===== Exercise materials =====

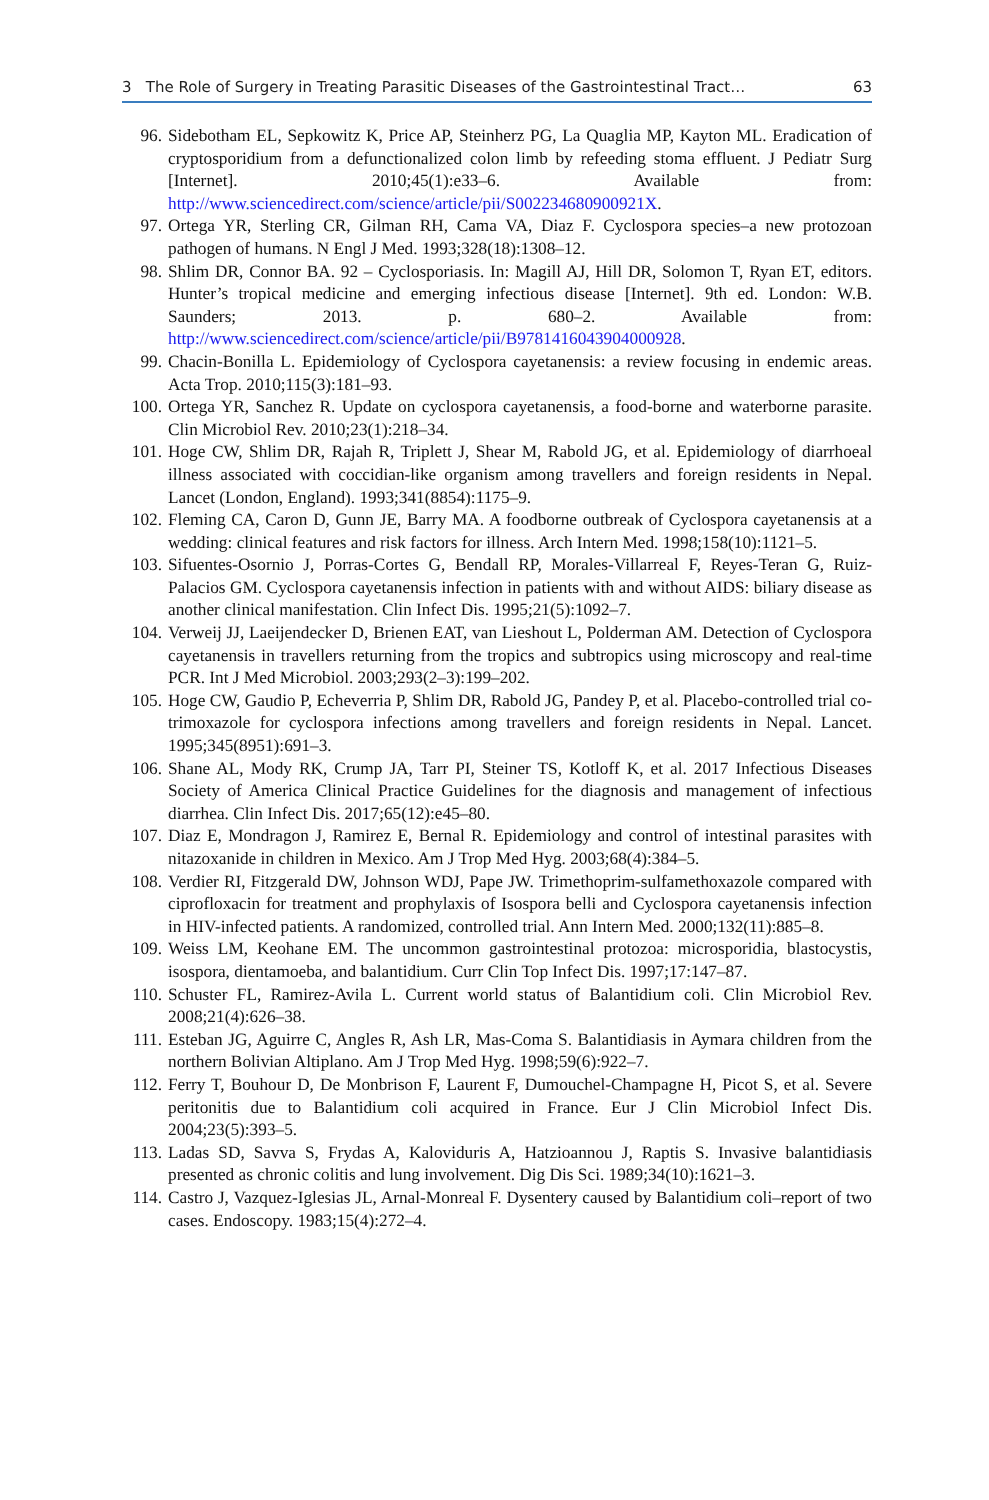3 The Role of Surgery in Treating Parasitic Diseases of the Gastrointestinal Tract… 63
96. Sidebotham EL, Sepkowitz K, Price AP, Steinherz PG, La Quaglia MP, Kayton ML. Eradication of cryptosporidium from a defunctionalized colon limb by refeeding stoma effluent. J Pediatr Surg [Internet]. 2010;45(1):e33–6. Available from: http://www.sciencedirect.com/science/article/pii/S002234680900921X.
97. Ortega YR, Sterling CR, Gilman RH, Cama VA, Diaz F. Cyclospora species–a new protozoan pathogen of humans. N Engl J Med. 1993;328(18):1308–12.
98. Shlim DR, Connor BA. 92 – Cyclosporiasis. In: Magill AJ, Hill DR, Solomon T, Ryan ET, editors. Hunter’s tropical medicine and emerging infectious disease [Internet]. 9th ed. London: W.B. Saunders; 2013. p. 680–2. Available from: http://www.sciencedirect.com/science/article/pii/B9781416043904000928.
99. Chacin-Bonilla L. Epidemiology of Cyclospora cayetanensis: a review focusing in endemic areas. Acta Trop. 2010;115(3):181–93.
100. Ortega YR, Sanchez R. Update on cyclospora cayetanensis, a food-borne and waterborne parasite. Clin Microbiol Rev. 2010;23(1):218–34.
101. Hoge CW, Shlim DR, Rajah R, Triplett J, Shear M, Rabold JG, et al. Epidemiology of diarrhoeal illness associated with coccidian-like organism among travellers and foreign residents in Nepal. Lancet (London, England). 1993;341(8854):1175–9.
102. Fleming CA, Caron D, Gunn JE, Barry MA. A foodborne outbreak of Cyclospora cayetanensis at a wedding: clinical features and risk factors for illness. Arch Intern Med. 1998;158(10):1121–5.
103. Sifuentes-Osornio J, Porras-Cortes G, Bendall RP, Morales-Villarreal F, Reyes-Teran G, Ruiz-Palacios GM. Cyclospora cayetanensis infection in patients with and without AIDS: biliary disease as another clinical manifestation. Clin Infect Dis. 1995;21(5):1092–7.
104. Verweij JJ, Laeijendecker D, Brienen EAT, van Lieshout L, Polderman AM. Detection of Cyclospora cayetanensis in travellers returning from the tropics and subtropics using microscopy and real-time PCR. Int J Med Microbiol. 2003;293(2–3):199–202.
105. Hoge CW, Gaudio P, Echeverria P, Shlim DR, Rabold JG, Pandey P, et al. Placebo-controlled trial co-trimoxazole for cyclospora infections among travellers and foreign residents in Nepal. Lancet. 1995;345(8951):691–3.
106. Shane AL, Mody RK, Crump JA, Tarr PI, Steiner TS, Kotloff K, et al. 2017 Infectious Diseases Society of America Clinical Practice Guidelines for the diagnosis and management of infectious diarrhea. Clin Infect Dis. 2017;65(12):e45–80.
107. Diaz E, Mondragon J, Ramirez E, Bernal R. Epidemiology and control of intestinal parasites with nitazoxanide in children in Mexico. Am J Trop Med Hyg. 2003;68(4):384–5.
108. Verdier RI, Fitzgerald DW, Johnson WDJ, Pape JW. Trimethoprim-sulfamethoxazole compared with ciprofloxacin for treatment and prophylaxis of Isospora belli and Cyclospora cayetanensis infection in HIV-infected patients. A randomized, controlled trial. Ann Intern Med. 2000;132(11):885–8.
109. Weiss LM, Keohane EM. The uncommon gastrointestinal protozoa: microsporidia, blastocystis, isospora, dientamoeba, and balantidium. Curr Clin Top Infect Dis. 1997;17:147–87.
110. Schuster FL, Ramirez-Avila L. Current world status of Balantidium coli. Clin Microbiol Rev. 2008;21(4):626–38.
111. Esteban JG, Aguirre C, Angles R, Ash LR, Mas-Coma S. Balantidiasis in Aymara children from the northern Bolivian Altiplano. Am J Trop Med Hyg. 1998;59(6):922–7.
112. Ferry T, Bouhour D, De Monbrison F, Laurent F, Dumouchel-Champagne H, Picot S, et al. Severe peritonitis due to Balantidium coli acquired in France. Eur J Clin Microbiol Infect Dis. 2004;23(5):393–5.
113. Ladas SD, Savva S, Frydas A, Kaloviduris A, Hatzioannou J, Raptis S. Invasive balantidiasis presented as chronic colitis and lung involvement. Dig Dis Sci. 1989;34(10):1621–3.
114. Castro J, Vazquez-Iglesias JL, Arnal-Monreal F. Dysentery caused by Balantidium coli–report of two cases. Endoscopy. 1983;15(4):272–4.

=====

Problem description — Reproduce exactly the entries above, limited to the lines from the one with "108. Verdier RI, Fitzgerald" through the one with "112. Ferry T, Bouhour", both included.

Result —
108. Verdier RI, Fitzgerald DW, Johnson WDJ, Pape JW. Trimethoprim-sulfamethoxazole compared with ciprofloxacin for treatment and prophylaxis of Isospora belli and Cyclospora cayetanensis infection in HIV-infected patients. A randomized, controlled trial. Ann Intern Med. 2000;132(11):885–8.
109. Weiss LM, Keohane EM. The uncommon gastrointestinal protozoa: microsporidia, blastocystis, isospora, dientamoeba, and balantidium. Curr Clin Top Infect Dis. 1997;17:147–87.
110. Schuster FL, Ramirez-Avila L. Current world status of Balantidium coli. Clin Microbiol Rev. 2008;21(4):626–38.
111. Esteban JG, Aguirre C, Angles R, Ash LR, Mas-Coma S. Balantidiasis in Aymara children from the northern Bolivian Altiplano. Am J Trop Med Hyg. 1998;59(6):922–7.
112. Ferry T, Bouhour D, De Monbrison F, Laurent F, Dumouchel-Champagne H, Picot S, et al. Severe peritonitis due to Balantidium coli acquired in France. Eur J Clin Microbiol Infect Dis. 2004;23(5):393–5.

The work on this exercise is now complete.